__Problem description__: Please write out the listing below again, swapping "common name" for "vernacular name" everywhere and leaving everything else as it is. Omit the pictures from your answer.

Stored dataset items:
────────────────────────────────────────
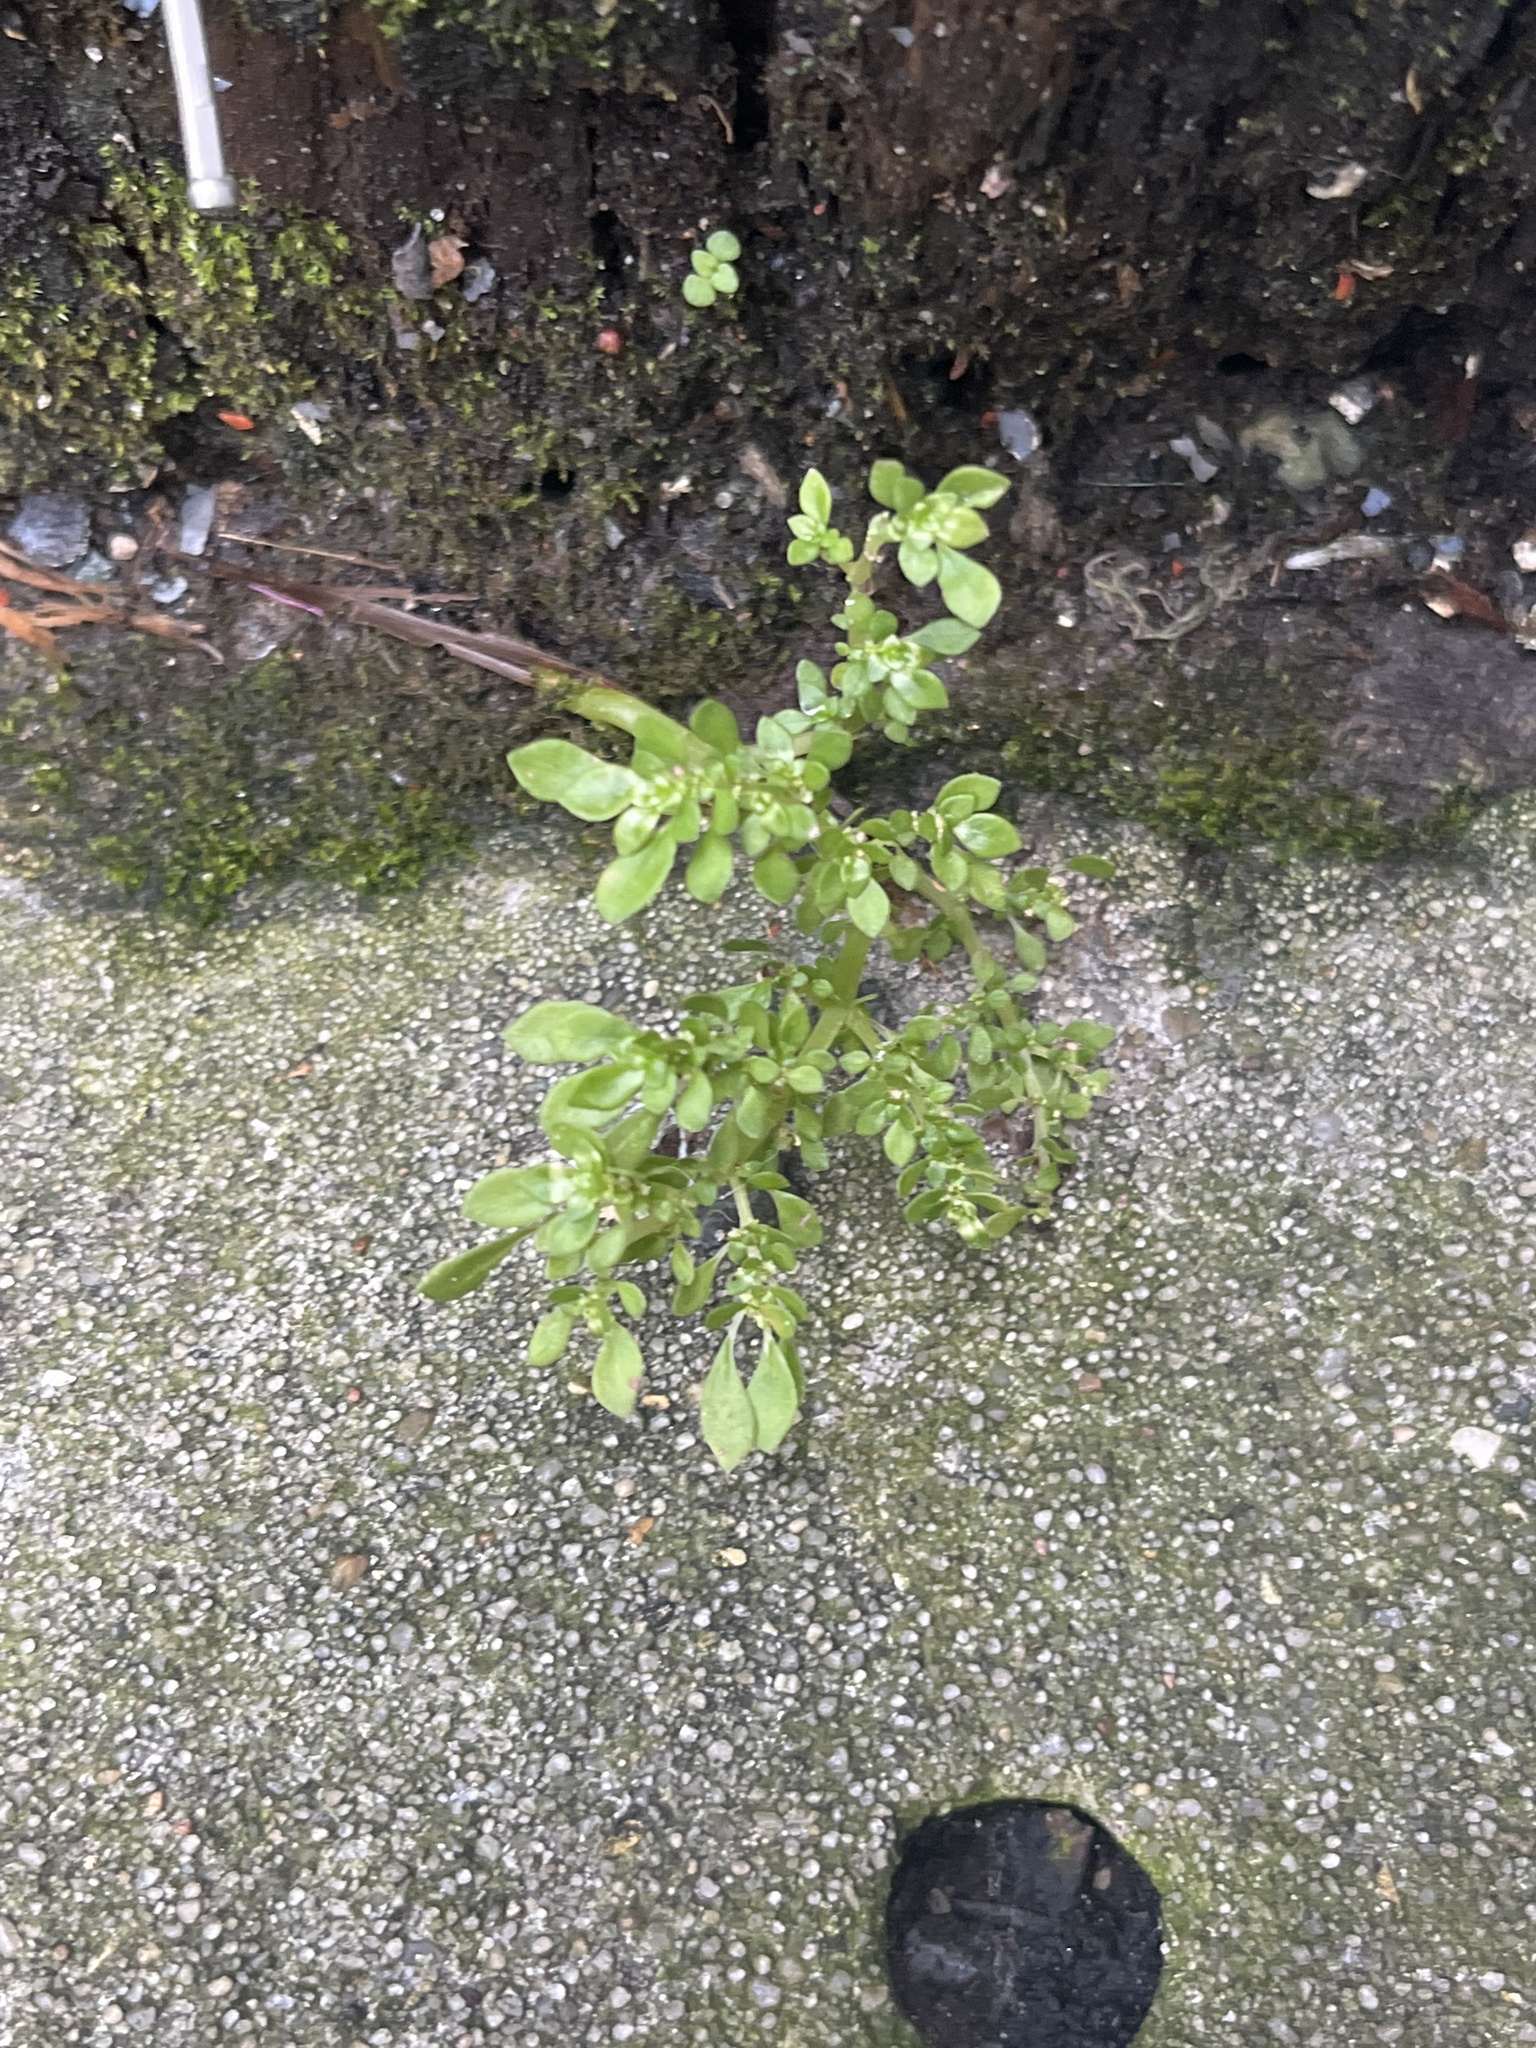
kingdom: Plantae
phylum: Tracheophyta
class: Magnoliopsida
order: Rosales
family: Urticaceae
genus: Pilea
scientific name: Pilea microphylla
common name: Artillery-plant
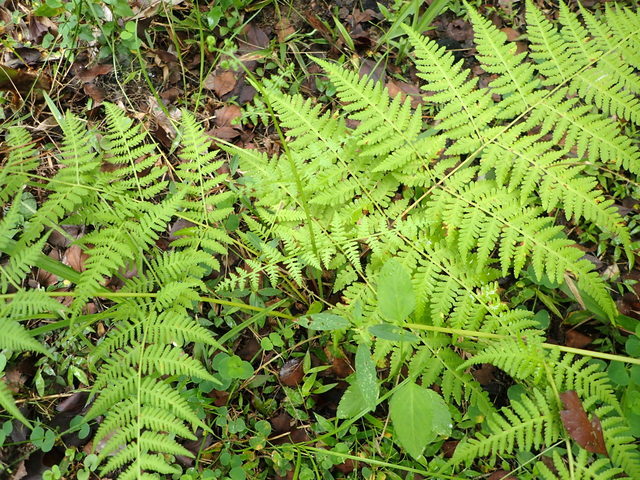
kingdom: Plantae
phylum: Tracheophyta
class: Polypodiopsida
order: Polypodiales
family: Thelypteridaceae
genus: Macrothelypteris
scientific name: Macrothelypteris torresiana
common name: Swordfern
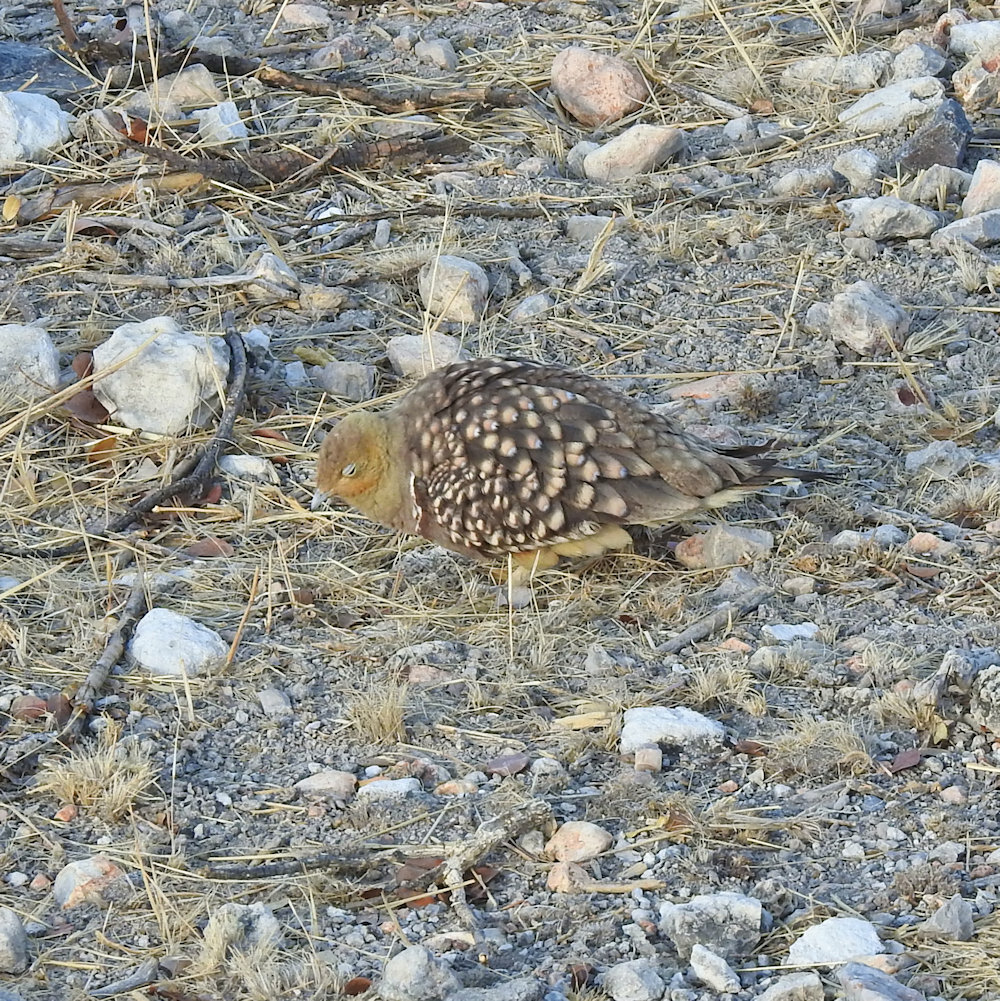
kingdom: Animalia
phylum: Chordata
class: Aves
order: Pteroclidiformes
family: Pteroclididae
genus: Pterocles
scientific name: Pterocles namaqua
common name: Namaqua sandgrouse
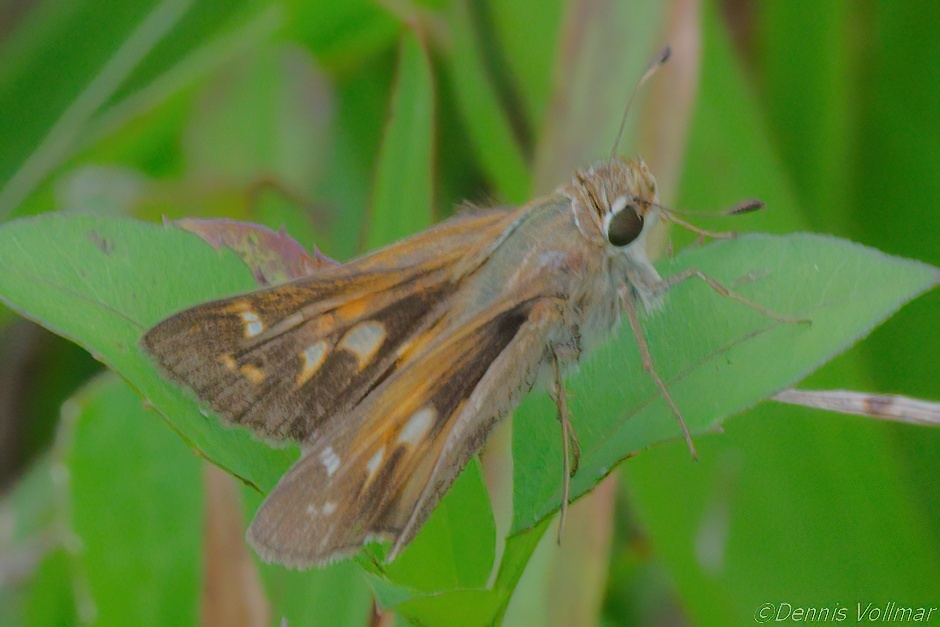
────────────────────────────────────────
__Response to this task__:
kingdom: Plantae
phylum: Tracheophyta
class: Magnoliopsida
order: Rosales
family: Urticaceae
genus: Pilea
scientific name: Pilea microphylla
vernacular name: Artillery-plant
kingdom: Plantae
phylum: Tracheophyta
class: Polypodiopsida
order: Polypodiales
family: Thelypteridaceae
genus: Macrothelypteris
scientific name: Macrothelypteris torresiana
vernacular name: Swordfern
kingdom: Animalia
phylum: Chordata
class: Aves
order: Pteroclidiformes
family: Pteroclididae
genus: Pterocles
scientific name: Pterocles namaqua
vernacular name: Namaqua sandgrouse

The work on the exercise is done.